BRIEF
Present every line of the items below as a JSON list of strings, one string per line, omitting blank lines and the pictures.

DATASET RECORDS
--------------------------------------------------

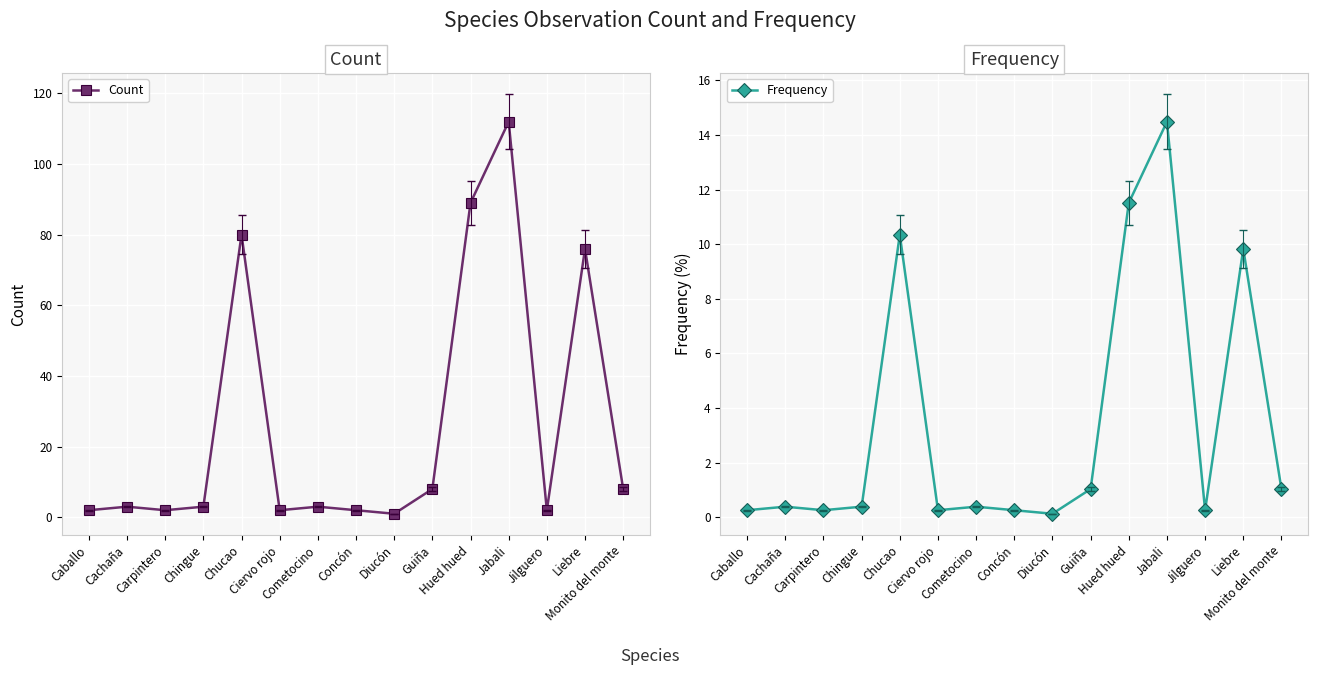

At which category is the sum across all series the highest?

Jabali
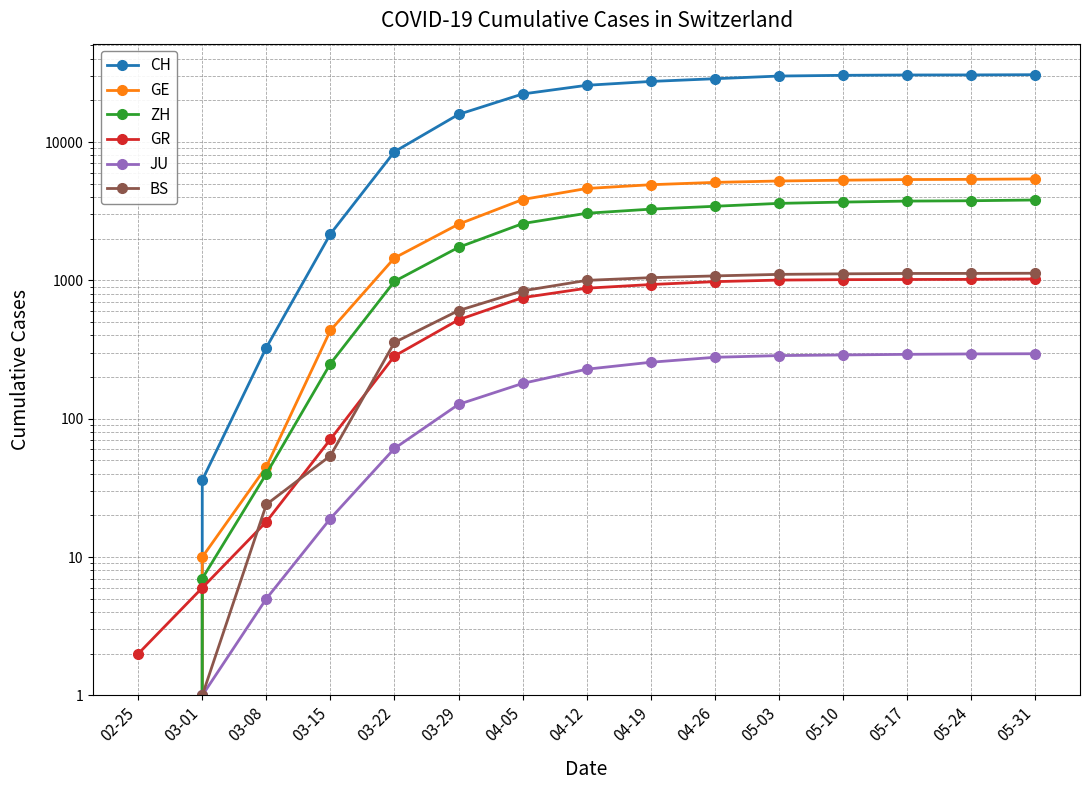

What is the average value of the CH series?

18863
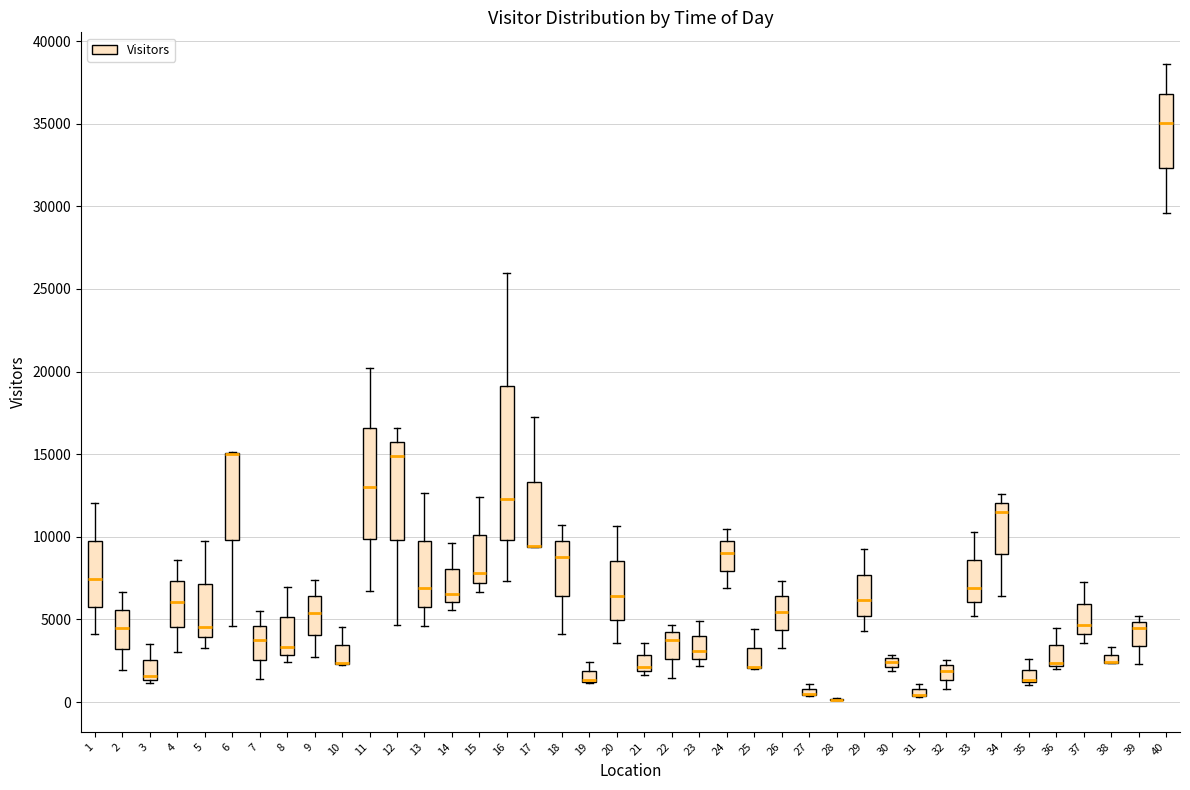

Where does the lower whisker of the box at x = 12 end on the y-axis? The values are not printed on the chart, so give them approximately, as read against the axis.

4500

--------------------------------------------------

ANSWER TO THE EXERCISE
[
  "At which category is the sum across all series the highest?",
  "Jabali",
  "What is the average value of the CH series?",
  "18863",
  "Where does the lower whisker of the box at x = 12 end on the y-axis? The values are not printed on the chart, so give them approximately, as read against the axis.",
  "4500"
]